(PROBLEM REQUIREMENTS): Filter the records, keeping every line that has the string "root".

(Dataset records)
──────

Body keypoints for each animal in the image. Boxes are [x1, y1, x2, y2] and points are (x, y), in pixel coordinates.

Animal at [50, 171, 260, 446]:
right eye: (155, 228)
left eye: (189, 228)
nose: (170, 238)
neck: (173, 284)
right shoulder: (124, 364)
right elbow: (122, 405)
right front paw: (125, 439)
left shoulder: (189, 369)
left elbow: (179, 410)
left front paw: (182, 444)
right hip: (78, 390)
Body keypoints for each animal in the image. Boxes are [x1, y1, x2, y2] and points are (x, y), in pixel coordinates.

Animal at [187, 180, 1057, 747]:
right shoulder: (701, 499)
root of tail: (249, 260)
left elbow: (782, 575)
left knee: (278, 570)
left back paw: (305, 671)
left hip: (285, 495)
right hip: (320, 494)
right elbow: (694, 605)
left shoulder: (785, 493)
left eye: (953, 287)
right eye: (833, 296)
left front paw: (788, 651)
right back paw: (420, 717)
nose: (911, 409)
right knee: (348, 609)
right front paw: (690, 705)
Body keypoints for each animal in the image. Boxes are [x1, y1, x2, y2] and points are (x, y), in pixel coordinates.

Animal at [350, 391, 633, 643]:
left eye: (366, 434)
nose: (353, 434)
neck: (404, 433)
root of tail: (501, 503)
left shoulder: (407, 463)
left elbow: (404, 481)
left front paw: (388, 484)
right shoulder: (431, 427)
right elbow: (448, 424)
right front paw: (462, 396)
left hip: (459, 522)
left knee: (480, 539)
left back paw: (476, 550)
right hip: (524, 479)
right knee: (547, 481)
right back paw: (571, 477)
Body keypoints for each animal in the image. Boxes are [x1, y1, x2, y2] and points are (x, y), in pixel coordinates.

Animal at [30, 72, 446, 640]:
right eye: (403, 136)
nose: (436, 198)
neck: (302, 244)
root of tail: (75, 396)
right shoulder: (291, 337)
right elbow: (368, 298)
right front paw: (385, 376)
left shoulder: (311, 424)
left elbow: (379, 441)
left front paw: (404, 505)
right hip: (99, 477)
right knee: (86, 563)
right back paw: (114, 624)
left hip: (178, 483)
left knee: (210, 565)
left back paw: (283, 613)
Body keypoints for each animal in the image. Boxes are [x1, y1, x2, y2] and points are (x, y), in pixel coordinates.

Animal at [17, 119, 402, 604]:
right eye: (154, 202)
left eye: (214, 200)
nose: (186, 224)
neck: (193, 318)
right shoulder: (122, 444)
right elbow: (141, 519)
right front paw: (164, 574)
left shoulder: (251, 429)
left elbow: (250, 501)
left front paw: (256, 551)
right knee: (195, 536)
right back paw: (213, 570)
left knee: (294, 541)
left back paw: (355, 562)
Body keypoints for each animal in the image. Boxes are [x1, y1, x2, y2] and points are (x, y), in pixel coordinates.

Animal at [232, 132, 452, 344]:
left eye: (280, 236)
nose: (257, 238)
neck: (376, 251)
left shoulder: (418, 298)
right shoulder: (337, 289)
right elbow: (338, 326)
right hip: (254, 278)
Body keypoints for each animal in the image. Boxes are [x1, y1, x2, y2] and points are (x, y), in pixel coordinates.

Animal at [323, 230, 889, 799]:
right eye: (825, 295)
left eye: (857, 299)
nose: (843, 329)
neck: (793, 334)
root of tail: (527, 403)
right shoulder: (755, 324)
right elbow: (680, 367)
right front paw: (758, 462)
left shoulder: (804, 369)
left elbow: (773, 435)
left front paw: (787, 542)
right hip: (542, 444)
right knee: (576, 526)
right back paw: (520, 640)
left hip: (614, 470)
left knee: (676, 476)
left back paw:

──────

(SOLVED PROBLEM):
root of tail: (249, 260)
root of tail: (501, 503)
root of tail: (75, 396)
root of tail: (527, 403)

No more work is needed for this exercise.